## SET PROBLEM
Pick up the article below on memory for superconducting computers after its last sentence and keep writing it.

## DOCUMENT EXCERPT
::::::::::

New memory developed for superconducting computer
If computers work on superconducting current, they won’t consume any energy. Leiden physicists have now gained control over a new type of superconducting memory elements. Publication in Nature Communications.
The worldwide internet traffic produces more CO2 than all airplanes combined. Computers consume energy because their elements resist the current running through them. They convert electrical energy into waste heat. So unless you use your laptop as an electrical heater, you are wasting energy. If we could make superconducting computers, in which currents keep running without any dissipation, that would be an important step towards a CO2 neutral world. Leiden physicists Jan Aarts and Kaveh Lahabi perform fundamental research into the memory of such computers. They are now the first ones to have control over the bits of a new type of superconducting memory elements.

::::::::::

## DATASET EXTRACT

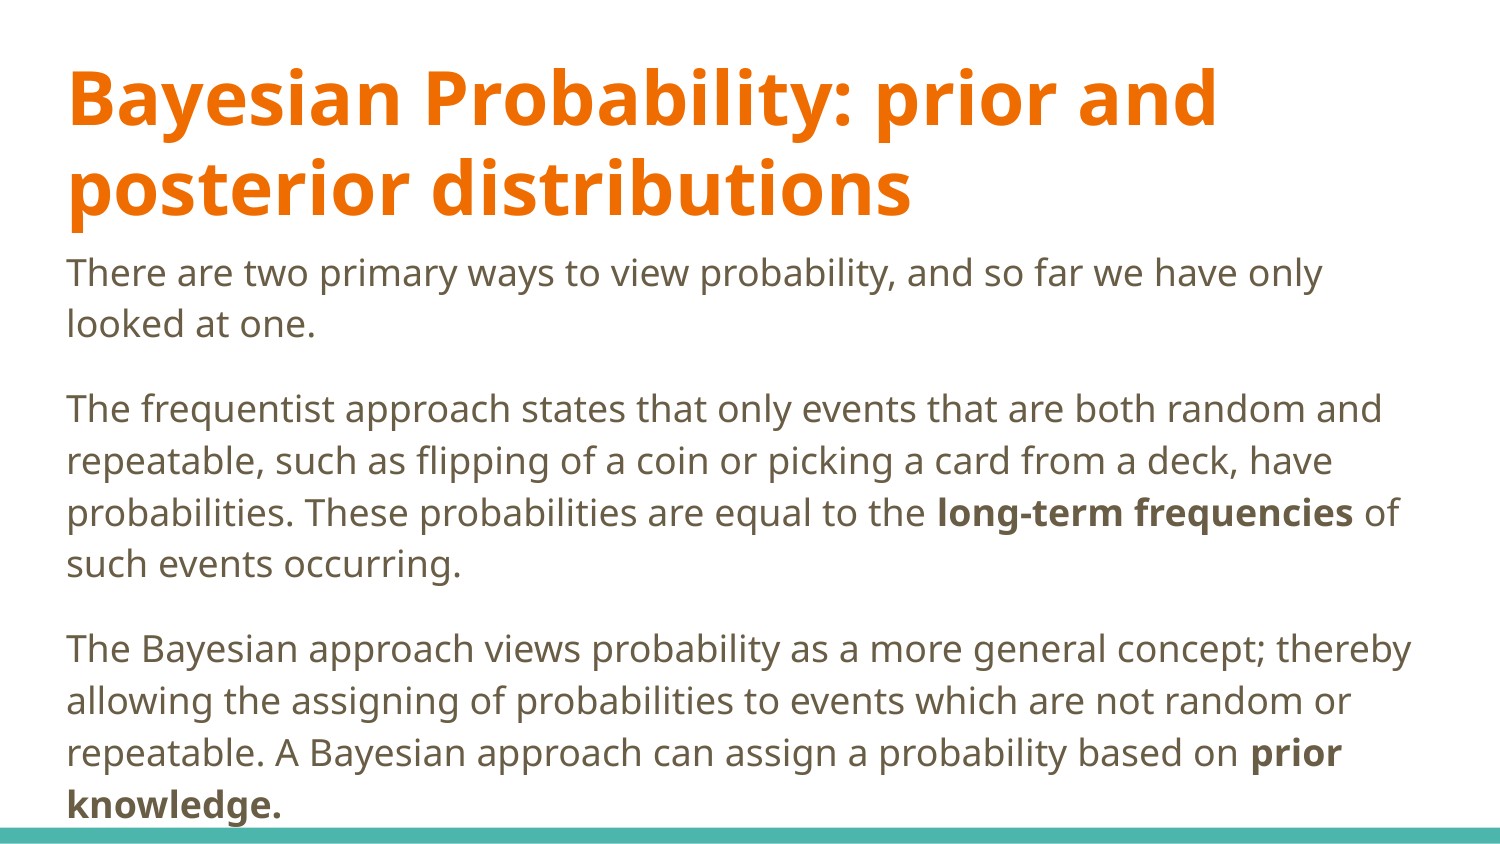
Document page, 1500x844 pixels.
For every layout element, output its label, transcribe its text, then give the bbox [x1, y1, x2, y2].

title Bayesian Probability: prior and posterior distributions [51, 35, 1449, 152]
list There are two primary ways to view probability, and so far we have only looked at one. The frequentist approach states that only events that are both random and repeatable, such as flipping of a coin or picking a card from a deck, have probabilities. These probabilities are equal to the long-term frequencies of such events occurring. The Bayesian approach views probability as a more general concept; thereby allowing the assigning of probabilities to events which are not random or repeatable. A Bayesian approach can assign a probability based on prior knowledge. [51, 226, 1449, 712]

::::::::::

## REPLY
Supercurrent
The research group of Aarts generates so-called spin-polarized supercurrents that consist of pairs of two electrons which spin in the same direction. These pairs are called triplets. The physicists study these triplets by combining superconductors and magnets. Earlier, they managed to maintain triplets in their vulnerable state long enough to be applicable in computers. Now they control which path a supercurrent chooses through a memory element.
Bit
The path of the supercurrent acts as a bit in superconducting memory. That is because this path determines the maximum current for which the memory element is still superconducting. The computer reads out a bit by increasing the current until, at maximum supercurrent, it starts to measure a voltage. If this happens at low current, it is a 0, and at higher current it is a 1. The research team’s new design permits even more than two values, with next to zeros and ones also twos and threes. Because the researchers control the supercurrent’s path, they can choose the maximum current, and therefore the value of a bit.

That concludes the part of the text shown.